Implicit semantic indexing LSI search engine principle

Source: Internet
Author: User
Keywords Website optimization SEO

Intermediary transaction http://www.aliyun.com/zixun/aggregation/6858.html ">seo diagnose Taobao guest cloud host technology Hall

There are some things we have been thinking about, such as how the search engine is to judge the original article? Is there a keyword piling up in the article? How can search engines judge the relevance of articles and keywords? and a lot of friends are very puzzled about a problem, because we all know Google's ranking algorithm PR, Seems to not work now, because a lot of seoer have told me that a lot of PR high in some key words ranked instead of the PR value is very low site. So most of the friends think that is not the PR now does not work?

Many friends on the above questions are very puzzled, in the end why by what principle or what mechanism to judge these problems? In fact, we are going to speak today a principle, called LSI (Latent Semantic index) translated into Chinese meaning is implied semantic index.

How implicit semantic indexing works:

When the spider crawls and downloads the site page, Hide semantic index (we check LSI below) make a list of all the words in the download page, and then filter some words without semantics (such as stop words, filter words, etc.) and then make a list of all the pages in the site. You can then use these lists to make a giant matrix with a page (document) x axis and a word y axis. If a word appears on a page, then for the page position we Mark 1, and vice versa for 0. This makes it clear how often each word appears on the entire page.

Of course, only by this is not accurate technology, then LSI will introduce a keyword weight. 1. The higher the frequency of the keywords appearing on the page, the higher the weight of this keyword in this page. 2. Is the whole station keyword frequency high weight is lower.
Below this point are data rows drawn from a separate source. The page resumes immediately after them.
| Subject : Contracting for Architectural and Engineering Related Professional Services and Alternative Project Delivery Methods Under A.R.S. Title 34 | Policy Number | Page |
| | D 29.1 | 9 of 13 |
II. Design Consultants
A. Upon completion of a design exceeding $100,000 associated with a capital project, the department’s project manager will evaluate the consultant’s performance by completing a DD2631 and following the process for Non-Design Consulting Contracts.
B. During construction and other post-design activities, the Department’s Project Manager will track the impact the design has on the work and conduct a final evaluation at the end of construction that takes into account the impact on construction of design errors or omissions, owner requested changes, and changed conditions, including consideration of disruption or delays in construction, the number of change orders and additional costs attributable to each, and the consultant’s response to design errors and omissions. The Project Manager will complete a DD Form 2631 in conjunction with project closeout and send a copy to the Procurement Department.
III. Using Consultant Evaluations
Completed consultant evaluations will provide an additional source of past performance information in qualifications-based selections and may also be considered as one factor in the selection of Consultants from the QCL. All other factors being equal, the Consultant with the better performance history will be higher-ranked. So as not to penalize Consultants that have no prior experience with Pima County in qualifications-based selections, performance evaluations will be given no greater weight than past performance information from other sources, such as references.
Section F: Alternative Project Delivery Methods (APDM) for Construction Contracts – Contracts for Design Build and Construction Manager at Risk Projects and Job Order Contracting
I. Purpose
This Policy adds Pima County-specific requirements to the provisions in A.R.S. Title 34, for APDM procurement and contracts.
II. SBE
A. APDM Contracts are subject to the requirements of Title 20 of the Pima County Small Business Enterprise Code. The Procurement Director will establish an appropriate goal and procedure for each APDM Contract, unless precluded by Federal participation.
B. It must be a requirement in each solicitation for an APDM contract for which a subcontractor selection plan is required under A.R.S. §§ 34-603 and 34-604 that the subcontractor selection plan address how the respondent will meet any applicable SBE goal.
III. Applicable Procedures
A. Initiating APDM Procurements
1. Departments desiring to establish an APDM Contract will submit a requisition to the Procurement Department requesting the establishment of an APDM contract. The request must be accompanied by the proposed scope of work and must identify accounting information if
LSI The most important thing is to calculate the site of a keyword related keywords in other pages appear frequency. The advantage of this is that even if your site page does not appear in your search keyword, it is possible to search the relevant pages. So if you do a keyword ranking or all of your backlinks using the keyword as anchor text, then your reverse link quality will decline, is the role of LSI. There is also your site to do the relevant long tail keywords each other to enhance their competitiveness, because of their relevance. So if you still use the previous method to do optimization, do not do long tail keywords, do not do relevance, then your site keyword is difficult to get a good ranking.

From the above description of the principle we can see, why the search engine is able to show such a good intelligence, although LSI is not understand the meaning of a word, but he calculates a page contains the keywords, and reference to other pages included in the keyword composition. So LSI will come to a conclusion, with many keywords the same page, their page content is also close. So this is why search engines can judge a lot of false original and collected pages of the article, so you do not change the title, because you changed some paragraph search engines do not know. In fact, LSI can be very good judgment.

This is the smart result of LSI.

Then we link LSI after we come to answer the article open some questions, the first few questions do not have to answer, about the PR value now whether the problem, my answer is no. PR algorithm is now still Google's core algorithm, now has not changed, and will only continue to improve, and not change. Then why the PR low site keyword ranking is also higher than the front of the PR? You need to know the PR algorithm, Google calculates a page of the PR value is to calculate all its import links, including the chain. But Google is more interested in links that have dependencies and pages, and irrelevant backlinks will not work when the final page keyword rankings are counted. But these PageRank backlinks are still useful for computing, so this is what happens. PR High keyword ranking in PR low below.

So how do you analyze the dependencies of a reverse link? That's the LSI we talked about earlier.

PS: Search engine is not so inaccessible, his ideas and stationmaster is the same, the purpose is to let users have a better experience. We don't study it to cater to his tastes. But with search engines to win the favor of users. So no matter when you don't forget site user experience (UEO) reproduced please indicate the source http://www.gangguanhb.com, thank you

Contact Us

The content source of this page is from Internet, which doesn't represent Alibaba Cloud's opinion; products and services mentioned on that page don't have any relationship with Alibaba Cloud. If the content of the page makes you feel confusing, please write us an email, we will handle the problem within 5 days after receiving your email.

If you find any instances of plagiarism from the community, please send an email to: info-contact@alibabacloud.com and provide relevant evidence. A staff member will contact you within 5 working days.

A Free Trial That Lets You Build Big!

Start building with 50+ products and up to 12 months usage for Elastic Compute Service

  • Sales Support

    1 on 1 presale consultation

  • After-Sales Support

    24/7 Technical Support 6 Free Tickets per Quarter Faster Response

  • Alibaba Cloud offers highly flexible support services tailored to meet your exact needs.